Dimitra Ioannou, one of the union’s election monitors, said 1.1 million suspicious votes belonged to Mr. Karzai and 300,000 to Mr. Abdullah. European officials emphasized that those numbers did not necessarily represent fraudulent votes, but votes that needed to be investigated.

In response, Mr. Karzai’s campaign lashed out against the announcement as “partial and irresponsible,” setting the Afghan leader against representatives of countries his government depends on for military and financial support against a raging insurgency that controls much of the countryside. A spokesman for Mr. Karzai’s presidential office declined to comment on the campaign office’s statement.

But Mr. Abdullah’s campaign, which has maintained that more than one million votes are fraudulent, strongly backed the monitors’ announcement.

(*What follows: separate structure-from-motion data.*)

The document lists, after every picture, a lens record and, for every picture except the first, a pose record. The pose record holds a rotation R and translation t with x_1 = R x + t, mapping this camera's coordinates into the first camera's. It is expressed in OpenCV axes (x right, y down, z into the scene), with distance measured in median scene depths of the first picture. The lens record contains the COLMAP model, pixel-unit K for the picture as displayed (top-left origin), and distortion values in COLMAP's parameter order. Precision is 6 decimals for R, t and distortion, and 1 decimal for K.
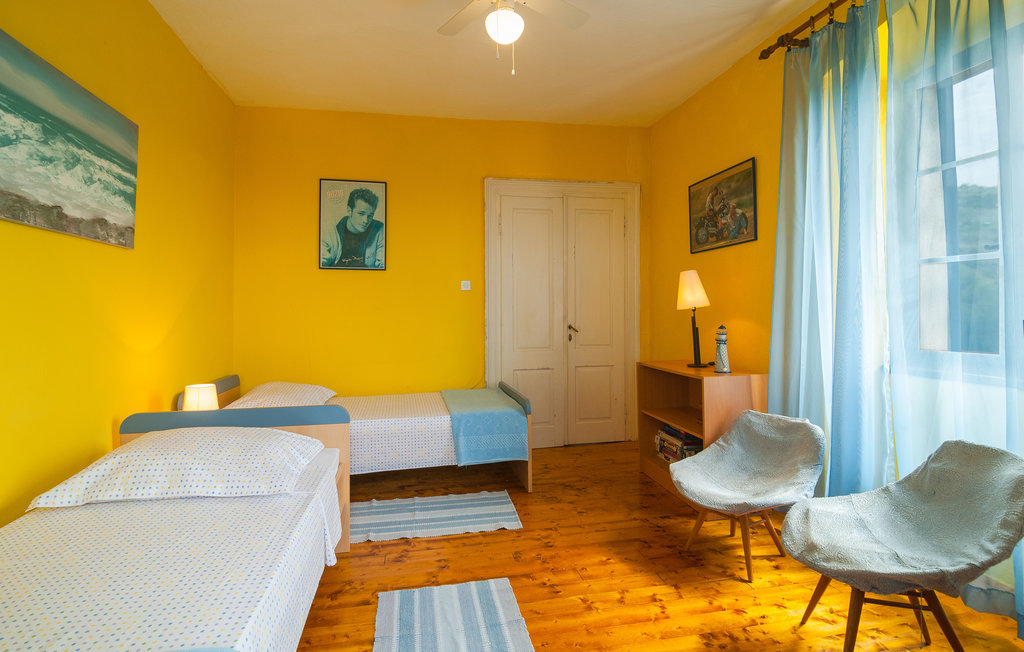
lens RADIAL K [[500.7, 0, 504.4], [0, 500.7, 301.9], [0, 0, 1]] dist [-0.002555, -0.002087]
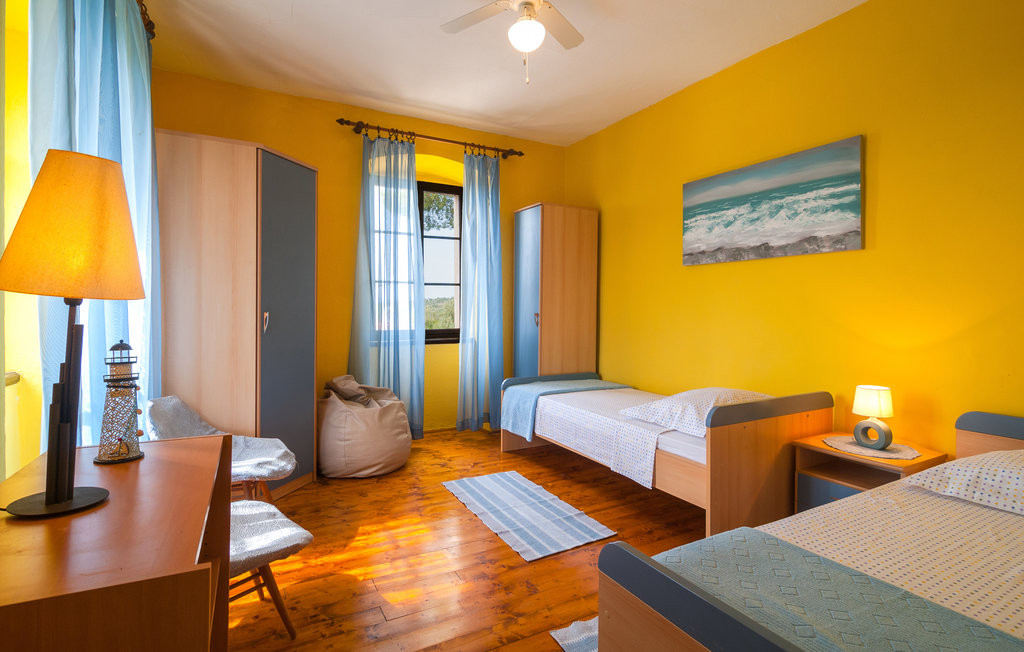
lens RADIAL K [[500.7, 0, 513.1], [0, 500.7, 319.2], [0, 0, 1]] dist [-0.002555, -0.002087]
pose [[-0.957088, 0.008673, -0.289669, 0.368825], [0.007908, 0.999961, 0.003811, 0.045263], [0.289691, 0.001357, -0.957119, 2.200116]]
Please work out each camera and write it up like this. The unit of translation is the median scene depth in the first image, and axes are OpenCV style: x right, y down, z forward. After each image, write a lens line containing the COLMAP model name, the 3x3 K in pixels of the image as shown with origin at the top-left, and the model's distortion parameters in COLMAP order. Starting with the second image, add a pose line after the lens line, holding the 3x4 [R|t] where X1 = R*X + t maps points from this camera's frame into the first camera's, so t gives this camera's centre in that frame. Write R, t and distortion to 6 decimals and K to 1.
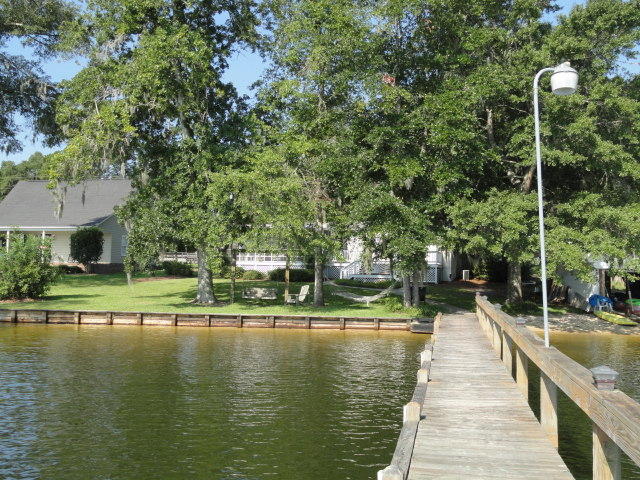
lens RADIAL K [[616.3, 0, 322.2], [0, 616.3, 242.8], [0, 0, 1]] dist [0.068167, 0.000000]
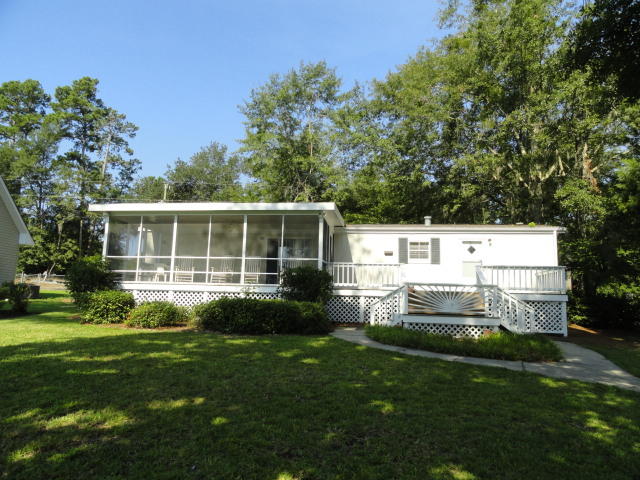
lens RADIAL K [[447.6, 0, 321.2], [0, 447.6, 240.0], [0, 0, 1]] dist [0.011298, 0.002586]
pose [[0.988855, 0.031755, 0.145453, -0.088067], [-0.018466, 0.995605, -0.091814, 0.050234], [-0.147729, 0.088105, 0.985096, 1.204749]]
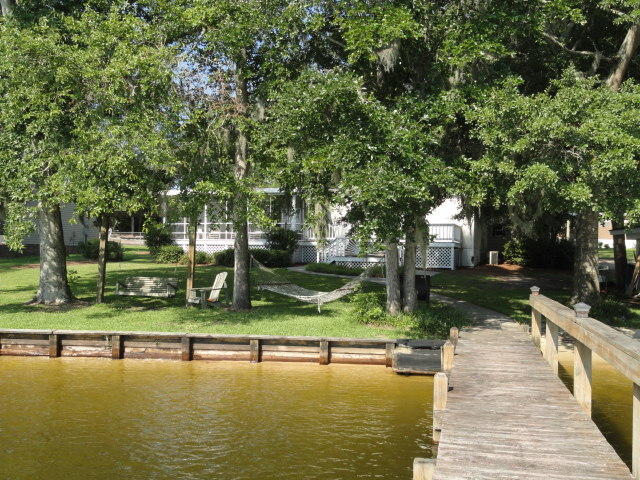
lens RADIAL K [[616.3, 0, 317.7], [0, 616.3, 237.8], [0, 0, 1]] dist [0.068167, 0.000000]
pose [[0.999294, -0.003585, -0.037408, 0.098515], [0.004082, 0.999904, 0.013212, 0.034192], [0.037357, -0.013355, 0.999213, 0.497757]]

“Their job is to observe the election process and announce what they have seen,” said Fazal Sancharaki, a spokesman for Mr. Abdullah. “This is their authority and responsibility.”

According to the election commission, turnout was 38.17 percent, and about three of five voters were men.

Mr. Karzai received 3,093,256 votes; Mr. Abdullah 1,571,581 votes; and the third-place finisher, Ramazan Bashardost, 520,627 votes. The total number of valid votes so far is 5,662,758, the commission said.

Abdul Waheed Wafa contributed reporting.